Piper has been writing articles and conducting actual
visits to crash sites since he lived in PNG during the 1960s.
As soon as this information was to hand, I advised CILHI (whom I had worked with
previously on other sites that I had personally
located
for them), Colonel Blashford Snell and Bruce
Hoy.
Six Visits to the Wreck Site
1)
I first visited the site on January 3, 1990 with my son Nicholas.

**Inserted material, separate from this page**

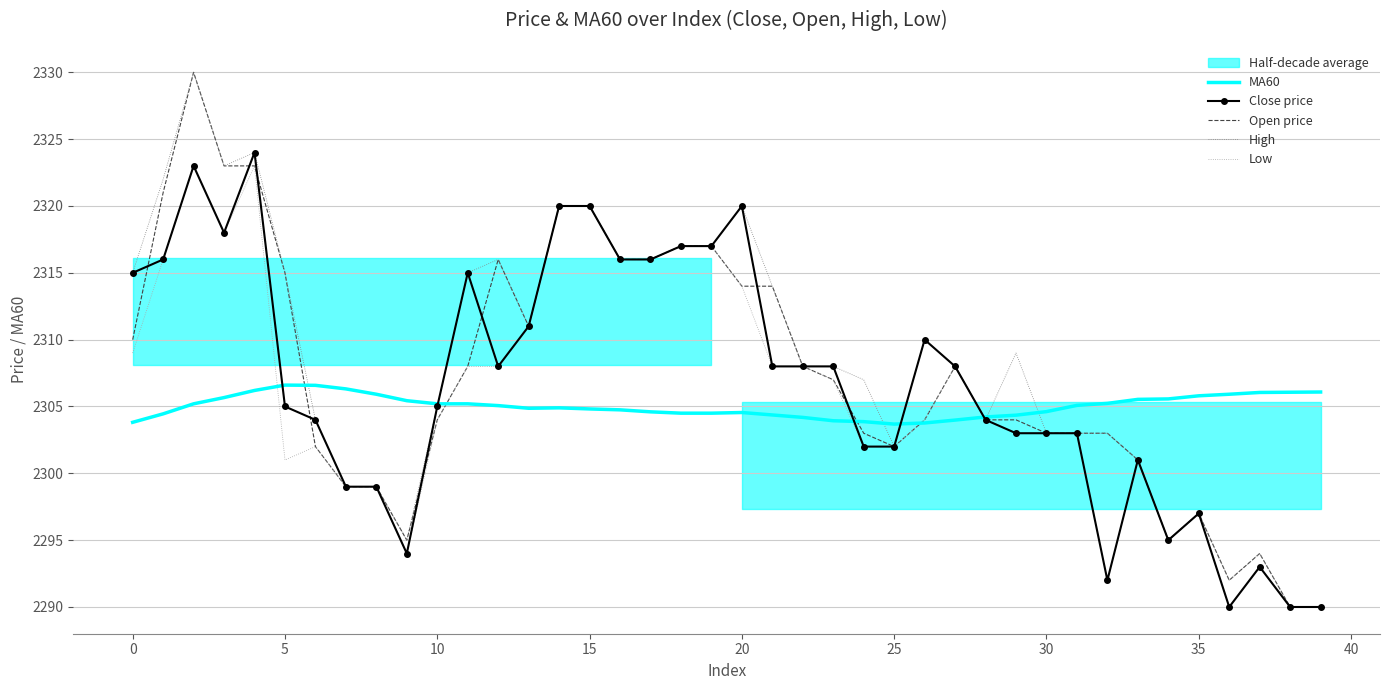

True or false: Low and MA60 intersect in this chart.

True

This was to positively identify the aircraft and
photograph
it. We
overnighted
there. It did take nearly all day to locate it. The guides we organized
managed to get lost.
2) I went in again on 17th. August 1990 to
guide US Army CILHI and Bruce Hoy there so that CILHI could carry out a brief
survey.
3) I once again
took CILHI to the site on the 21st September 1990. The CILHI man
was Capt
Dane Anderson.
This was
for another survey.
We did not over night.
4) On the 15th September 2000 I took Fred
Hagen to the site and to O'Sullivan's
P-38 as well.
5) Visit with CILHI teams in 1990,
but do not have the exact dates.
6) Visit with CILHI teams in 2000,
but do not have the exact dates.
I was advised by CILHI a couple of years ago that they still fully
intended to recover Lutes and that they did not want the site
to be interfered with. Accordingly, when it was brought to my attention
earlier this year that Greinert intended to remove the aircraft
in the near future, I immediately advised JPAC by e-mail. This
was last
May.
JPAC were in town at this time and a few days ago I advised them
that Greinert was currently removing the aircraft. They became
most concerned
and immediately started to attempt to do something to
stop him, it was however too late. They did not seem to have
any knowledge
of the recovery or that I had advised them of Greinert's
plan previously.
I took some video and quite
a few photographs on each visit and a lot of it is quite good.
I even have a set of photographs that Operation Drake had made
for me. They are fairly terrible. This means that I have visited
the site six times since it was discovered in 1979.